* DOCUMENT EXTRACT *
TACT (Text Analysis Computing Tools), a system of 16 programs for MS-DOS, is designed to do text-retrieval and analysis on literary works. Typically, researchers use TACT to retrieve occurrences of a word, word pattern, or word combination. Output takes the form of a concordance, a list, or a table. Programs also can do simple kinds of analysis, such as sorted frequencies of letters, words or phrases, type-token statistics, or ranking of collocates to a word by their strength of association.

TACT is intended for individual literary texts, or small to mid-size groups of such texts, such as Chaucer's poetry, Francis Bacon's Essays, Shakespeare's plays, Jane Austen's Pride and Prejudice, John Irving's The Cider House Rules, similar works in French, German, Italian, Spanish, Latin, and other modern European languages or languages using a roman alphabet, and classical Greek. Using TACT for large corpora can raise problems best handled by software like ICAME Lexa or Open Text Systems Pat.

Note that on Windows 2000/XP, the streamlined menu system (DOUGMENU) will not function correctly and users will need to run each subprogram separately as in TACT's older iterations. For some of the subprograms (like USEBASE) this does not pose a problem, but MAKEBASE, TACTFREQ, ANAGRAMS, COLLGEN, FCOMPARE, HSMS2TDB, MAKEDCT, MERGEBAS, PREPROC, SATDCT, TACTSORT, TACTSTAT, and TAGTEXT require one to use the forcedos option from the command line prompt. The correct syntax for this procedure is "forcedos c:\Tact\[subprogram name].exe."

TACT 2.1.4 Users Guide

Version 1.2 of the TACT package came with a printed Guide (Toronto, 1990) that described in detail the applications it contained, including TACT, MAKBAS, COLLGEN, MERGEBAS, and BUILDBAT. In Version 2.1.4, TACT and MAKBAS have been renamed as USEBASE and MAKEBASE, respectively.

UseBase [old TACT]: this is the basic search-and-display application at the heart of the TACT package. For best results from this program the text will need some sort of tagging (see below). Before a text will run in USEBASE it must be prepared as a textual database using the MAKBASE application described below.

MakeBase [old MakBas]: creates a USEBASE textual database (*.tdb) from a marked-up ASCII text. The default control file (default.mks) recognises angle brackets -- "<" and ">" -- as tag delimiters.

MergeBase: combines from two to four files generated by MAKEBASE into one large ".tdb" file.

TACTSort: takes an input ASCII file and sorts each line according to a user-specified key. The user can sort using a particular tab-delimited field or the full line.

* TASK REQUIREMENTS *
Reproduce the TACT description word for word between "TACT 2.1.4 Users" and "as tag delimiters.", inclusive. You won't need the entries that follow the TACT description.

* ENTRIES PROVIDED *
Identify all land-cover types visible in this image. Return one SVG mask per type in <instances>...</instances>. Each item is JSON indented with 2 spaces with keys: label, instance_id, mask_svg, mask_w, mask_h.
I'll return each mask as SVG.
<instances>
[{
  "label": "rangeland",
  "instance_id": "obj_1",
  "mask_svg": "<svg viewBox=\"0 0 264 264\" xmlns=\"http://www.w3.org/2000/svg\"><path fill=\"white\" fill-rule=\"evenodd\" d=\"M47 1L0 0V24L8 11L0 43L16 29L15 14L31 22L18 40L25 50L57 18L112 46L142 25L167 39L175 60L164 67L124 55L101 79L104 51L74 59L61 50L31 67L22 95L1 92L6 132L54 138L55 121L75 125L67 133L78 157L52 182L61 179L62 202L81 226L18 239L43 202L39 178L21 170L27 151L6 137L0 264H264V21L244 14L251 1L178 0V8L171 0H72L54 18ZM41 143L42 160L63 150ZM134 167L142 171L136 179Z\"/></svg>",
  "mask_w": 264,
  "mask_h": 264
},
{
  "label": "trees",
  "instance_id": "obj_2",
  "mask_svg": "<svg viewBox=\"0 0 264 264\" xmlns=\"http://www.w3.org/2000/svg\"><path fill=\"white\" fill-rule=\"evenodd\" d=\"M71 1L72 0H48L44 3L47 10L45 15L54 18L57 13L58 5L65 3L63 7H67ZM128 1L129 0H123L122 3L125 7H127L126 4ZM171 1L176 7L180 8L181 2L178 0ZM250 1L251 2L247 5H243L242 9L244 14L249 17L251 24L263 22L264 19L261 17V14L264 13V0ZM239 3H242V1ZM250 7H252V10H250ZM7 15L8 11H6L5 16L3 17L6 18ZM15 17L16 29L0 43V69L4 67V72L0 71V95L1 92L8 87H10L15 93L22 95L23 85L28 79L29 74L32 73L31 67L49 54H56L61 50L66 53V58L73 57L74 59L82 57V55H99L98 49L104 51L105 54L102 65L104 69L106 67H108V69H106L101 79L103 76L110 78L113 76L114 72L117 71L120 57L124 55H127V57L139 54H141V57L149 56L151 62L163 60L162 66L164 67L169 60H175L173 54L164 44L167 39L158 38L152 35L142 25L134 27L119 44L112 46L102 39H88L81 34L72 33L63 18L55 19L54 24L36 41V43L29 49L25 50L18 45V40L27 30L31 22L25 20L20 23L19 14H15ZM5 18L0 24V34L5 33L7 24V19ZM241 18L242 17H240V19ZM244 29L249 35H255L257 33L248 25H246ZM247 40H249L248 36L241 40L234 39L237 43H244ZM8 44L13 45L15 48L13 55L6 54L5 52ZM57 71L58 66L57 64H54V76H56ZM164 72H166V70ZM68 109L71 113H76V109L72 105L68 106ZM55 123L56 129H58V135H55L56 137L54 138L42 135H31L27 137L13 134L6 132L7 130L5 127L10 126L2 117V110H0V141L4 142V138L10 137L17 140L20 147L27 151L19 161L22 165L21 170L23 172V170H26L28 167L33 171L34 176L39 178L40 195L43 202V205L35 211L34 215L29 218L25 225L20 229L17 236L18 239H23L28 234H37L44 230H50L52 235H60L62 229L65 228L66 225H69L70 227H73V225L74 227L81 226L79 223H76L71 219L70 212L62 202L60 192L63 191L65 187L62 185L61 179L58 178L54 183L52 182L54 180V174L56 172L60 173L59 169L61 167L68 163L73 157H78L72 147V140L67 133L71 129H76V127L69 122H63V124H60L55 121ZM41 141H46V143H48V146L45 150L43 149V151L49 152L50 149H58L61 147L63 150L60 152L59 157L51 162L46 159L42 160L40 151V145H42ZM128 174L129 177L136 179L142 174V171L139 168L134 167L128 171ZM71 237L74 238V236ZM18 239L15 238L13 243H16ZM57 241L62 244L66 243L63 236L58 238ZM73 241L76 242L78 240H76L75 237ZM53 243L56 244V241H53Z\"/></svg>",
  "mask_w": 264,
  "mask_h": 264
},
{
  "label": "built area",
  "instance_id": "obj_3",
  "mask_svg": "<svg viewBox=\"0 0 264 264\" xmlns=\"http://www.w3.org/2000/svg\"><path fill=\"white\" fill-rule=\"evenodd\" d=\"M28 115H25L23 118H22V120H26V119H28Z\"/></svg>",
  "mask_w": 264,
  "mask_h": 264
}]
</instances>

* RESPONSE *
TACT 2.1.4 Users Guide

Version 1.2 of the TACT package came with a printed Guide (Toronto, 1990) that described in detail the applications it contained, including TACT, MAKBAS, COLLGEN, MERGEBAS, and BUILDBAT. In Version 2.1.4, TACT and MAKBAS have been renamed as USEBASE and MAKEBASE, respectively.

UseBase [old TACT]: this is the basic search-and-display application at the heart of the TACT package. For best results from this program the text will need some sort of tagging (see below). Before a text will run in USEBASE it must be prepared as a textual database using the MAKBASE application described below.

MakeBase [old MakBas]: creates a USEBASE textual database (*.tdb) from a marked-up ASCII text. The default control file (default.mks) recognises angle brackets -- "<" and ">" -- as tag delimiters.